Lego has blamed a "tough and turbulent" toy market for a record loss of 1.4bn Danish kroner (£131m; $238m) last year.
Mr Plougmann has paid with his job
The company sacked its chief operating officer, Poul Plougmann, and vowed to slim down management and concentrate on its core building-brick business.
"We have been pursuing a strategy based on growth... by focusing on totally new products," said chief executive Kjeld Kirk Kristiansen.
"This strategy did not give the expected results."
The firm, which has veered between profit and loss in recent years, vowed to break even again in 2004.
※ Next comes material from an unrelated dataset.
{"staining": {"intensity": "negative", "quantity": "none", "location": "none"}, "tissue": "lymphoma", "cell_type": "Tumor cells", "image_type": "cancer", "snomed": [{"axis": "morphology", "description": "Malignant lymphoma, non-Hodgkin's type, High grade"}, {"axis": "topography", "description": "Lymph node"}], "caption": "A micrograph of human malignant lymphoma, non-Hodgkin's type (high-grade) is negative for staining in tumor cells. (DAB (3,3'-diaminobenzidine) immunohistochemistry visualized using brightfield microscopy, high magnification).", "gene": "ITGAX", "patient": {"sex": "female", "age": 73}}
Over the past few years, Lego has invested heavily in a host of new markets, including computer games, baby products, camping goods and even shoes.
But the strategy, Mr Kristiansen said, meant the firm missed out on the real values of its core products, and exposed it to the broader stagnation in global toy demand.
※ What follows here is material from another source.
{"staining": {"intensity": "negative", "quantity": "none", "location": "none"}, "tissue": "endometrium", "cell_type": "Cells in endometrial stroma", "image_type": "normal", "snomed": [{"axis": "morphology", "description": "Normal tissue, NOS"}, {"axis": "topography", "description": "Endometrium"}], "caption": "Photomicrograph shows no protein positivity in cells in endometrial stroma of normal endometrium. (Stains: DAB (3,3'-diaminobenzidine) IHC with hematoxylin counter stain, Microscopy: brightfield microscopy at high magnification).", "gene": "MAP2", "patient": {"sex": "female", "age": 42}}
It's back to basics, says Mr Kristiansen
While worldwide toy sales have ground to a halt, revenues from Lego's building products doubled in 2003.
Lego's biggest recent hits have been in licensing deals with blockbuster entertainment franchises, especially Harry Potter and Star Wars.
But the flow of such deals ran dry last year, leaving Lego particularly exposed ahead of the last Christmas peak season.
Executives in the firing line
It is not yet clear how much cost-cutting will be necessary to get back in the black.
Lego's 2003 results are due to be presented in greater detail over the next couple of months, when the company plans to unveil details of possible job losses.
Mr Kristiansen implied that cuts were more likely to be in the executive suite than on the shop floor.
Lego cut close to 500 production jobs last year.
Mr Kristiansen said that Lego needed a simpler management structure in order to "achieve faster and better decision-making".
"We have to go through the whole organisation and decide which functions we have to do - and which we can do without," he said.